Special to Colorado Community Media

“Save the bees!” It’s a cute slogan, good for bumper stickers and hippie t-shirts, but according to Miriam Koller, we’ve got it all wrong.

“When people hear ‘bees’ they automatically jump to honey bees, bee hives and honey, which is not exactly what this is about,” Koller said.

In fact, 90% of native bees are solitary, meaning that they don’t live in a hive at all, according to the University of Arizona. These bees are crucial for pollination, but their habitats are being destroyed.

Koller, a rising junior at Lakewood High School, wants to protect these solitary bees by building them a hotel. The concept may sound odd, but it’s far from a new idea. Koller’s mother is from Switzerland, where bee hotels are more common, appearing as wood with holes drilled in it or stacks of small tubes that give the bees a safe place to rest and evade birds.

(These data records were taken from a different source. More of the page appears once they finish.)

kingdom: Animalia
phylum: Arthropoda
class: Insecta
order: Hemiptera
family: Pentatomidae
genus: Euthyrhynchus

Koller’s bee hotel project is part of how she plans to earn her Girl Scout Gold Award, the program’s highest honor and the equivalent of the Boy Scouts’ Eagle Scout status. She has been involved in Girl Scouts since kindergarten.

“This is something I’ve been thinking about for a while, so it’s a little bit unreal to me that it’s actually happening,” Koller said. “I think that’s really exciting, for not only me, but for the community.”

She will be putting the hotel in the Evergreen Community Garden in early fall, where the bees it houses will pollinate the produce grown by community members. The project is more than just wood with holes drilled in it. Koller has researched everything, from which way the structure should face to what materials are safe for bees.

Koller’s bee hotel will be built in the Evergreen Community Garden near Buchanan Park, which does not use pesticides, making it safe for pollinators. (Maya Dawson)

In fact, many of the materials Koller is using were donated by community members looking to help her give back to the community. When she reached out online asking for donations of supplies for the project, response was overwhelming. Neighbors donated scrap wood, birdhouses and other materials for her to use in the construction of her bee hotel.

Koller isn’t stopping with her hotel, though. The structure is only “phase 1” in what she hopes will be a multi-year, two-phase project. The next phase involves educating other communities about solitary bees and encouraging them to create organic and bee-friendly gardens, and Koller is aiming big.

“I’m hoping to spread the word about my project and spread it to other parts of the country and even the world,” Koller said.

She encourages those who are interested in making their own gardens bee-friendly to stay away from pesticides and research flowers that solitary bees are drawn to. But her project is about more than bees. It’s about taking initiative.

”I’m really hoping that some people are going to be inspired to start work on something that they want to see changed in the world,” she said.